Before Otho could protest further, Captain Future stepped into the chamber — into the full flood of blue force!
He felt an awful, instantaneous impact through every fiber of his body. He reeled beneath the shock of a force cunningly calculated to effect the deepes
t molecular and atomic changes.
There was a sharp clicking somewhere in the converter’s auxiliary apparatus. The blue force changed abruptly to deep purple. A new, staggering shock ran like lightning through Curt Newton’s swaying body.
It seemed to him that every cell of his brain and being was on fire. Sick and fainting, he reeled against the side of the chamber. The tinge of the projected force that bathed him was now altering to green. It was running through the spectrum in quick, sharp changes.

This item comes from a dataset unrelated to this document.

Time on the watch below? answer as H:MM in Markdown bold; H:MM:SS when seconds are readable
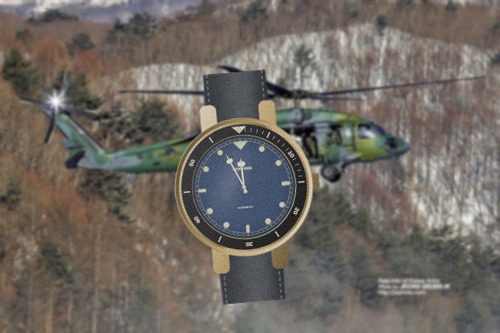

Captain Future realized dimly that each change was bringing into play a new frequency of unknown forces. Each alteration was patterned to break down the molecular and atomic structure of different elements of living cells, then remold them into new, strange patterns.
Curt seemed swimming in liquid fire, he felt as though he were breathing flame through his burning body. The wrenching at his body’s subtlest and deepest structure made him think that his very flesh was exploding.
The great waves of sickness and weakness that came over him began to dissipate. The fiery torment of his body passed into a strange tingling.
“Gods of space!” he heard Otho exclaim hoarsely.
Curt opened his eyes. He still stood in the chamber. But the spectrum-hued forces had reached the end of their gamut and had automatically cut off.
Captain Future looked down at himself. His whole body glowed! It shone with brilliant electric radiance that matched the uncanny tingling which he felt in every fiber.
“I’ve done it,” he said huskily as he staggered out of the copper chamber. “I’m a Cometae —”
He swayed from sick weakness. Instinctively, Otho leaped forward to support him.
But as Otho’s hand touched him, the android recoiled with a cry of pain. His arm hung limp, paralyzed by the electric shock of contact with Curt’s shining body.